Planning a Site
Before you add users and content to a site, we recommend that you plan the following aspects of the site.
The subsequent sections go over these site components, assuming that you are familiar with
Note: This article and section apply only to Tableau Server deployments that you maintain, whether on-premises or in the cloud. If you use Tableau Online, see Manage Content Access.
You can create projects on a site, which act as containers in which you can organize related data sources and workbooks. For example, you might set up a project to contain all of the certified data sources and workbooks your organization uses for mission-critical decisions. Or you might set up projects by department.
Projects are also useful for managing permissions. Once you know how your users need to access content, it’s usually easier to create projects based on those the type of content, and maintain permissions at the project level.
Every site has a default project named Default. When you create projects, the new projects get their initial set of permissions from the default project. In effect, the default project is a template for new projects. As we explain in related articles, for most environments, we recommend that you use the Default project only as a permissions template, and not as a container for published content.

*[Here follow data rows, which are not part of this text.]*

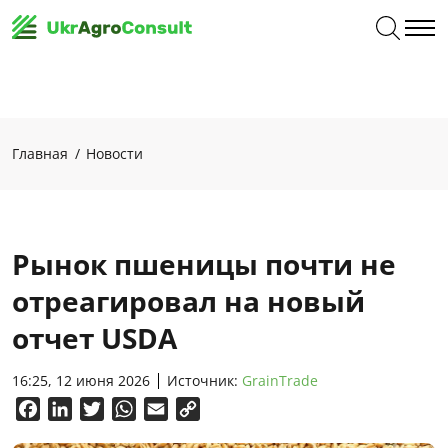
Главная
Новости
Рынок пшеницы почти не
отреагировал на новый
отчет USDA
16:25, 12 июня 2026
Источник:
GrainTrade
Facebook
LinkedIn
Twitter
WhatsApp
Email
Copy
Link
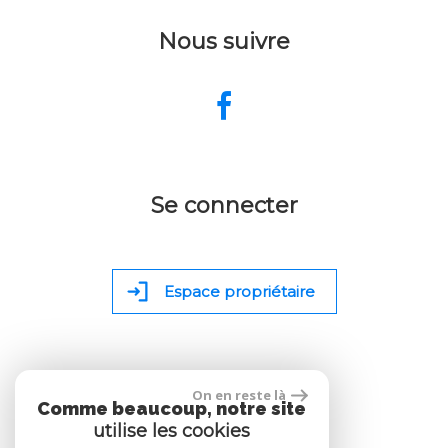
Nous suivre
Se connecter
Espace propriétaire
On en reste là
Comme beaucoup, notre site
site réalisé par
utilise les cookies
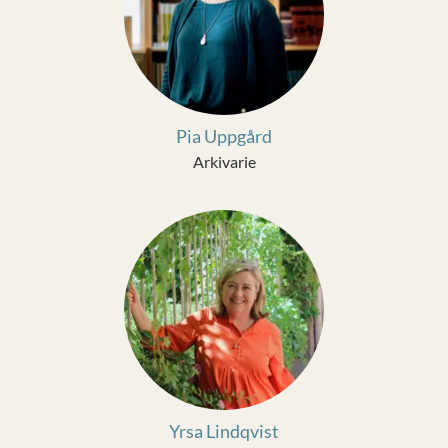
Pia Uppgård
Arkivarie
Yrsa Lindqvist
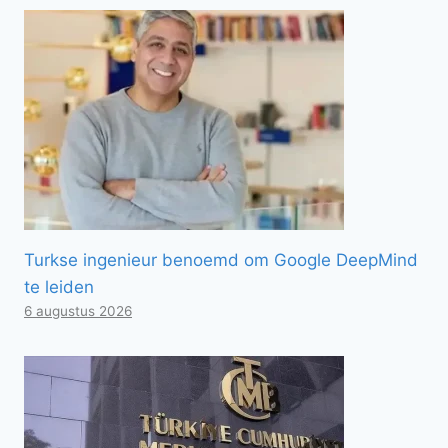
Turkse ingenieur benoemd om Google DeepMind
te leiden
6 augustus 2026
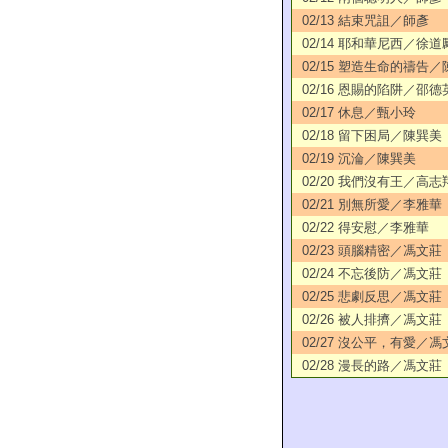
02/13 結束咒詛／師彥
02/14 耶和華尼西／徐道
02/15 塑造生命的禱告
02/16 恩賜的陷阱／邵德
02/17 休息／甄小玲
02/18 留下困局／陳巽美
02/19 沉淪／陳巽美
02/20 我們沒有王／高志
02/21 別無所愛／李雅華
02/22 得安慰／李雅華
02/23 頭腦精密／馮文莊
02/24 不忘後防／馮文莊
02/25 悲劇反思／馮文莊
02/26 被人排擠／馮文莊
02/27 沒公平，有愛／馮
02/28 漫長的路／馮文莊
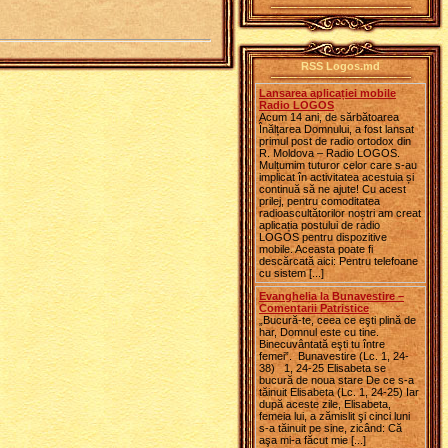
RSS Logos.md
Lansarea aplicației mobile
Radio LOGOS
Acum 14 ani, de sărbătoarea
Înălțarea Domnului, a fost lansat
primul post de radio ortodox din
R. Moldova – Radio LOGOS.
Mulțumim tuturor celor care s-au
implicat în activitatea acestuia și
continuă să ne ajute! Cu acest
prilej, pentru comoditatea
radioascultătorilor noștri am creat
aplicația postului de radio
LOGOS pentru dispozitive
mobile. Aceasta poate fi
descărcată aici: Pentru telefoane
cu sistem [...]
Evanghelia la Bunavestire –
Comentarii Patristice
„Bucură-te, ceea ce eşti plină de
har, Domnul este cu tine.
Binecuvântată eşti tu între
femei”. Bunavestire (Lc. 1, 24-
38) 1, 24-25 Elisabeta se
bucură de noua stare De ce s-a
tăinuit Elisabeta (Lc. 1, 24-25) Iar
după aceste zile, Elisabeta,
femeia lui, a zămislit şi cinci luni
s-a tăinuit pe sine, zicând: Că
aşa mi-a făcut mie [...]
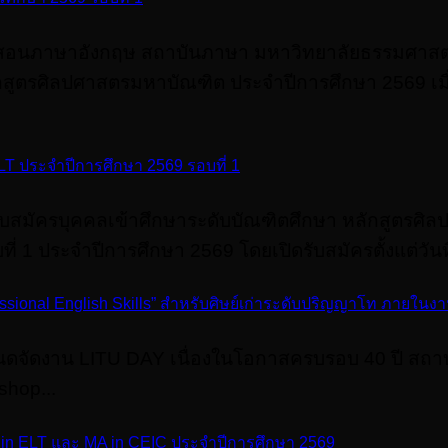
สอนภาษาอังกฤษ สถาบันภาษา มหาวิทยาลัยธรรมศาสตร
กสูตรศิลปศาสตรมหาบัณฑิต ประจําปีการศึกษา 2569 เมื่
LT ประจําปีการศึกษา 2569 รอบที่ 1
รับสมัครบุคคลเข้าศึกษาระดับบัณฑิตศึกษา หลักสูตรศ
1 ประจําปีการศึกษา 2569 โดยเปิดรับสมัครตั้งแต่วันที
ofessional English Skills” สําหรับศิษย์เก่าระดับปริญญาโท ภายใน
ดจัดงาน LITU DAY เนื่องในโอกาสครบรอบ 40 ปี สถาบ
hop...
 in ELT และ MA in CEIC ประจำปีการศึกษา 2569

For more information, see Use Projects to Manage Content Access.
Users and groups
Any user who will publish data sources and workbooks to a site must be able to sign in to it. If the user already has an account on the server, you’ll need to add that user to the appropriate site. You can add a user to more than one site as well. If the user doesn’t already exist, you need to create a user account. Either way, make a list of the users who will need to be able to sign in to each site.
Note: The server license might restrict how many users you can have. Tableau Server licenses are based on either cores or users. If the server has a user-based license, there's an upper limit to how many users can have active accounts on the server. Check with the server administrator to make sure that you'll be able to have an account for all your users.

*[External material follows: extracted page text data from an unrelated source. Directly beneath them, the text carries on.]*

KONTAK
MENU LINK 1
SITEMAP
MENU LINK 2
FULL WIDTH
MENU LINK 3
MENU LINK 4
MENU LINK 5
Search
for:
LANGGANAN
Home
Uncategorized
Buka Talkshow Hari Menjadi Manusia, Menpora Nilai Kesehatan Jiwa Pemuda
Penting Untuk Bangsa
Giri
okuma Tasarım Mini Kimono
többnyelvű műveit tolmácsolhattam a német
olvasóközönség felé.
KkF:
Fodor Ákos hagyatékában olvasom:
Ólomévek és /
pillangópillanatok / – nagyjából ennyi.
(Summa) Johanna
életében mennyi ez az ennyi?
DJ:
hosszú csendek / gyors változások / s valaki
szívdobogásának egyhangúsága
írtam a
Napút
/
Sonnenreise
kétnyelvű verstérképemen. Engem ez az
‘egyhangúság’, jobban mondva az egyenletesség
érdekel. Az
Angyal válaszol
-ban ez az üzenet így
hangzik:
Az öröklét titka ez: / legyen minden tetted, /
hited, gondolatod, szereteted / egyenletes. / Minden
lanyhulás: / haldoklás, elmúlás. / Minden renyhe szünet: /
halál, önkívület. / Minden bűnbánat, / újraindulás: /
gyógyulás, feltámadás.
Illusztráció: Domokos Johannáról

In general, we recommend that you create groups on the server and then add users to the groups. This helps to make permissions much easier to manage. You can assign permissions on groups, to give those permissions to all users in the group. (See the next section.)
A typical strategy is to create groups for users who use content in similar ways. For example, you might create a group named SalesWBPublishers for all the users in the Sales department who publish workbooks, and a separate group named SalesDSPublishers for people in Sales who publish data sources. Each of these sets of users needs its own set of capabilities, so it makes sense to have a group for each for these needs.
Site roles and permissions
Each user has a site role that determines the maximum permissions that they can have on the site. As part of your site planning, you need to decide each user’s site role. A user with a site role that’s too restrictive might not be able to do the work they need. By the same token, a security best practice is to limit users’ capabilities to only those that they need to do their work. This is referred to as following the principle of least privilege.
You or a site administrator you delegate this task to must also determine the permissions a user needs to work with content. Each content asset (workbook, data source, project) supports a set of capabilities. For example, you can View or Add Comments to a workbook. Before a user can perform tasks on a workbook, their permissions must allow those capabilities. A recommended practice is to sketch out a mapping of permissions to users outside of Tableau before you try to set this up on the server.
As we just noted, site roles act as an upper limit on permissions. Permissions determine what a user can do within the context of the site role. A user whose site role is Interactor can never publish to the site, regardless of the permissions you grant them. A user whose site role is Publisher can publish a workbook to the site, but only if that user has permission to save and view workbooks.
Extract refresh schedules
If users publish data sources or workbooks that include extracts, you usually want to make sure that the extracts are refreshed, so that they contain the latest data. Users can manually refresh an extract, but this isn’t always a good idea if the extract is large, and the refresh takes a long time. Instead, you can set up schedules for when an extract should be refreshed. Another planning task for a site administrator, therefore, is to think about when extracts should be refreshed and to work out schedules.